The primarch took a last look at the blazing sky. ‘Neither the Emperor, nor the Imperium, will ever forget what we learn here. You have my word on that, Custodian Vendatha.’

The first of the barbarians approached.

Draped around her shoulders was a cloak of discoloured peach-brown, heavy like bad leather, bound by crude black stitching. Her eyes, that beautiful and disquieting violet, were ringed by white paint, daubed in tribal runes over her face. The symbols meant nothing to Vendatha.

But the cloak did.

‘Degenerates...’ the Custodian hissed over a closed vox-channel. ‘That is human skin. Dried, cured, worn like a cloak of honour.’

‘I know,’ Argel Tal replied. ‘Lower your weapon, Ven.’

‘How can Lorgar deal with these creatures? Flayers. Primitives. Mutants. They coat their skin in meaningless hieroglyphs.’

‘They’re not meaningless,’ said the captain.

‘You can read those runes?’

‘Of course,’ Argel Tal sounded distracted. ‘It’s Colchisian.’

‘What? What does it say?’

The Word Bearer didn’t answer.

Lorgar inclined his head in respectful greeting.

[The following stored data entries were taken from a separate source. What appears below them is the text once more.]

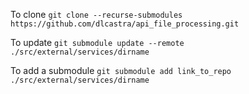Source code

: To clone
`git clone --recurse-submodules https://github.com/dlcastra/api_file_processing.git`

To update
`git submodule update --remote ./src/external/services/dirname`

To add a submodule
`git submodule add link_to_repo ./src/external/services/dirname`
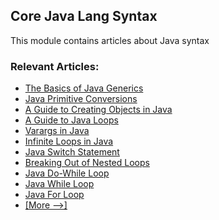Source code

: ## Core Java Lang Syntax

This module contains articles about Java syntax

### Relevant Articles: 
- [The Basics of Java Generics](https://www.baeldung.com/java-generics)
- [Java Primitive Conversions](https://www.baeldung.com/java-primitive-conversions)
- [A Guide to Creating Objects in Java](https://www.baeldung.com/java-initialization)
- [A Guide to Java Loops](https://www.baeldung.com/java-loops)
- [Varargs in Java](https://www.baeldung.com/java-varargs)
- [Infinite Loops in Java](https://www.baeldung.com/infinite-loops-java)
- [Java Switch Statement](https://www.baeldung.com/java-switch)
- [Breaking Out of Nested Loops](https://www.baeldung.com/java-breaking-out-nested-loop)
- [Java Do-While Loop](https://www.baeldung.com/java-do-while-loop)
- [Java While Loop](https://www.baeldung.com/java-while-loop)
- [Java For Loop](https://www.baeldung.com/java-for-loop)
- [[More -->]](/core-java-modules/core-java-lang-syntax-2)
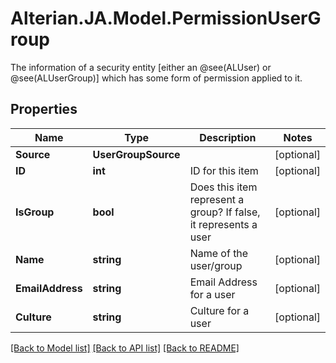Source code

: # Alterian.JA.Model.PermissionUserGroup
The information of a security entity [either an @see(ALUser) or @see(ALUserGroup)] which has some form of permission applied to it.

## Properties

Name | Type | Description | Notes
------------ | ------------- | ------------- | -------------
**Source** | **UserGroupSource** |  | [optional] 
**ID** | **int** | ID for this item | [optional] 
**IsGroup** | **bool** | Does this item represent a group?  If false, it represents a user | [optional] 
**Name** | **string** | Name of the user/group | [optional] 
**EmailAddress** | **string** | Email Address for a user | [optional] 
**Culture** | **string** | Culture for a user | [optional] 

[[Back to Model list]](../README.md#documentation-for-models) [[Back to API list]](../README.md#documentation-for-api-endpoints) [[Back to README]](../README.md)

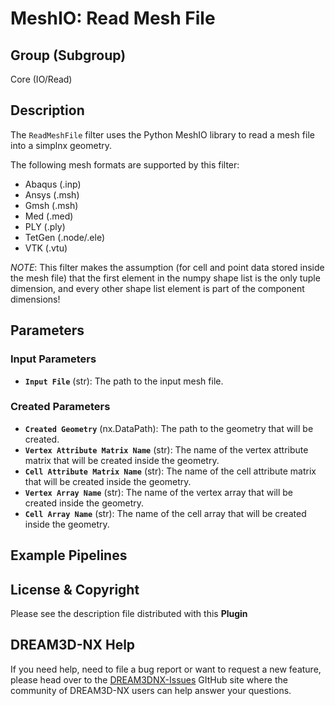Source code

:# MeshIO: Read Mesh File

## Group (Subgroup)
Core (IO/Read)

## Description
The `ReadMeshFile` filter uses the Python MeshIO library to read a mesh file into a simplnx geometry.

The following mesh formats are supported by this filter:
+ Abaqus (.inp)
+ Ansys (.msh)
+ Gmsh (.msh)
+ Med (.med)
+ PLY (.ply)
+ TetGen (.node/.ele)
+ VTK (.vtu)

*NOTE*: This filter makes the assumption (for cell and point data stored inside the mesh file) that the first element in the numpy shape list is the only tuple dimension, and every other shape list element is part of the component dimensions!

## Parameters

### Input Parameters
- **`Input File`** (str): The path to the input mesh file.

### Created Parameters
- **`Created Geometry`** (nx.DataPath): The path to the geometry that will be created.
- **`Vertex Attribute Matrix Name`** (str): The name of the vertex attribute matrix that will be created inside the geometry.
- **`Cell Attribute Matrix Name`** (str): The name of the cell attribute matrix that will be created inside the geometry.
- **`Vertex Array Name`** (str): The name of the vertex array that will be created inside the geometry.
- **`Cell Array Name`** (str): The name of the cell array that will be created inside the geometry.

## Example Pipelines

## License & Copyright

Please see the description file distributed with this **Plugin**

## DREAM3D-NX Help

If you need help, need to file a bug report or want to request a new feature, please head over to the [DREAM3DNX-Issues](https://github.com/BlueQuartzSoftware/DREAM3DNX-Issues) GItHub site where the community of DREAM3D-NX users can help answer your questions.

The barbarian leader, at the head of over a hundred ragged people dressed in similar rags and armour of disquieting ‘leather’, showed no trepidation at all. More tribes were still converging from across the plainsland, but they held back, perhaps in deference to the young woman with the raven hair.

Skulls tied to her belt rattled as she moved. Despite reaching the primarch’s waist, she seemed utterly at ease as she lifted her mutated eyes to meet the giant’s own.

When she spoke, a heavy accent and clipped syllables couldn’t disguise the language completely. It had come far from its proto-Gothic roots, but the Imperials recognised it, some with greater ease than others.

‘Greetings,’ the primitive said. ‘We have been waiting for you, Lorgar Aurelian.’

The primarch let none of his surprise show. ‘You know my name, and you speak Colchisian.’

The young woman nodded, seeming to muse on the primarch’s deep intonation, rather than agreeing with Lorgar’s words. ‘We have waited many years. Now you walk upon our soil at last. This night was foretold. Look west and east and south and north. The tribes come. Our god-talkers demanded it, and the warchiefs obeyed. Warchiefs always heed the shaman-kind. Their voices are the voices of the gods.’